NICE weekend bus service coming soon Glen Cove


Glen Cove riders taking the N21 NICE bus will have Sunday service as of May 26 and those taking the N27 may see additional service beginning this fall. Prior to NICE’s announcement, there wasn’t any weekend service on the N27 and no Sunday service on the N21 line.

The changes will come not a moment too soon for residents like Doris Harris. The 68-year-old is a daily commuter on the N27 bus, which connects Glen Cove and Hempstead. Battling cancer, she used to see her doctor at Jamaica Hospital on weekends but can’t afford to do so anymore.

Without weekend bus service, residents have been forced to rely on the Long Island Rail Road’s Oyster Bay line, making their trips longer and more expensive.  

But even with a reduced-fare card, riding the train costs commuters like Harris five times as much as she pays aboard a bus.

“Sometimes I have to call a cab to compensate for a train delay,” she said. “I am tired of this situation.”

Glen Cove residents already take the N27 and N21 NICE buses to travel throughout Nassau County during the week. Both shuttle between Bridge Street, in Glen Cove, and the Hempstead Transit Center, via Roosevelt Field Mall Terminal. The N21 line services Glen Cove and Great Neck.

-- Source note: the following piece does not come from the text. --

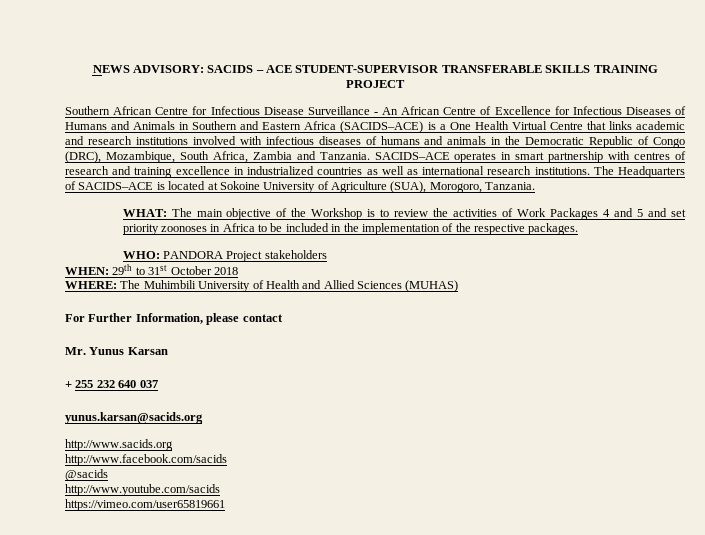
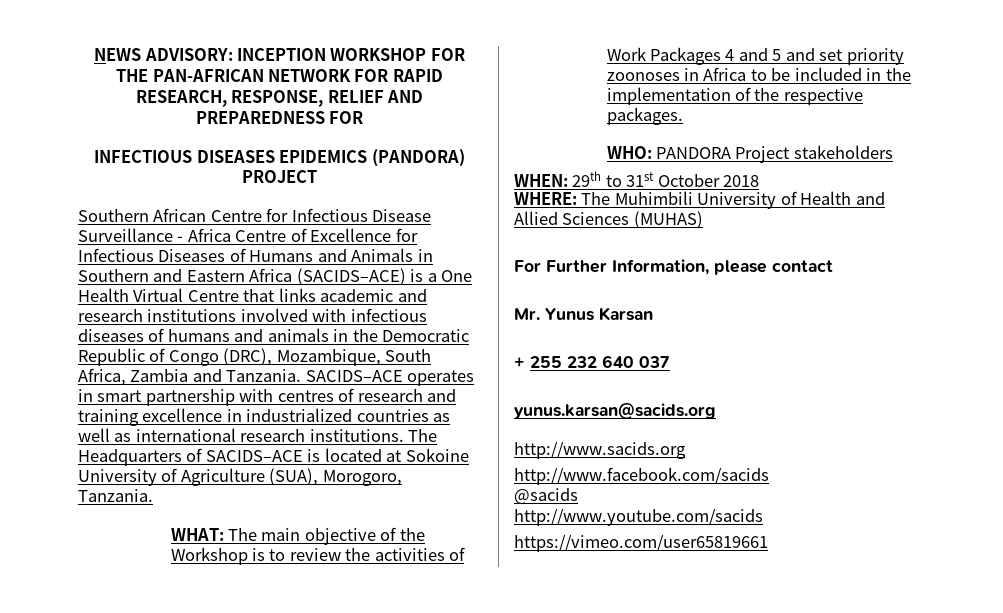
[207,65,658,73] SACIDS – ACE STUDENT-SUPERVISOR TRANSFERABLE SKILLS TRAINING -> [237,48,465,61] [116,69,443,82] [135,90,424,107] [195,111,364,124] [94,149,465,167] INCEPTION WORKSHOP FOR THE PAN-AFRICAN NETWORK FOR RAPID RESEARCH, RESPONSE, RELIEF AND PREPAREDNESS FOR // INFECTIOUS DISEASES EPIDEMICS (PANDORA)
[382,106,441,115] An African -> [187,228,231,242] Africa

But Haward Quann, a sexagenarian living in Sea Cliff, claimed the buses operate on a “ridiculous schedule.”

“The buses should run from Monday to Monday,” he said. “I have to pay a $20 cab to the train station, ride a train to Mineola and transfer to a bus, which costs a lot of money.”

Quann is recovering from a car accident that has left him with a broken leg, among other health concerns. He said he spends $40 in taxi fees on Saturday to meet his weekly appointment at Glen Cove Hospital.

Life will be much easier for him with the additional bus service as it will for people who wish to leave Glen Cove on weekends to work, visit family or attend church outside the city.

When the Herald initially reached out to NICE, a reply was sent by email saying the bus company was unaware of the issue.

“Though we have not received any formal requests for Sunday service on these routes, our current focus is ensuring robust Monday–Saturday service,” Mark Smith wrote on behalf of NICE. “As funding grows over time, we will work toward increasing the service footprint, especially on weekends and evenings throughout Nassau County.”

According to Smith, such a request should come from Nassau County’s government.

Nassau County Legislature Minority Leader Delia DeRiggi-Whitton said she shared her constituents’ concerns. “It’s just not fair” and “doesn’t make any sense,” she said.

The Glen Cove legislator sent a letter on April 1 to Jack Khzouz, vice president of operations for NICE, relaying her constituents’ complaints regarding the lack of weekend service on the N27 and Sunday service on the N21, which “impedes their ability to access employment opportunities, attend church services, visit family members, or participate in commerce within the community.”

“In the past,” DeRiggi-Whitton wrote, “collaborative efforts between NICE Bus, community stakeholders and my office have been fruitful in the pursuit of transportation solutions that meet the needs of our shared constituents.”

She offered to meet NICE representatives with members of the community affected by the lack of service. But the meeting did not have to take place because Khzouz emailed her on Monday.

NICE is able to “act quickly and add peak Sunday service on the N21 (as a pilot),” he wrote, adding the schedule will be finalized in the next couple of weeks and be available for riders at

“Additionally, we are in the process of studying the N27 in order to potentially launch some limited service beginning this coming fall, again, as a pilot,” Khzouz wrote. “Our hope is that both routes can sustain meaningful weekend ridership over the next six to 12 months in order to be viable in the long run.”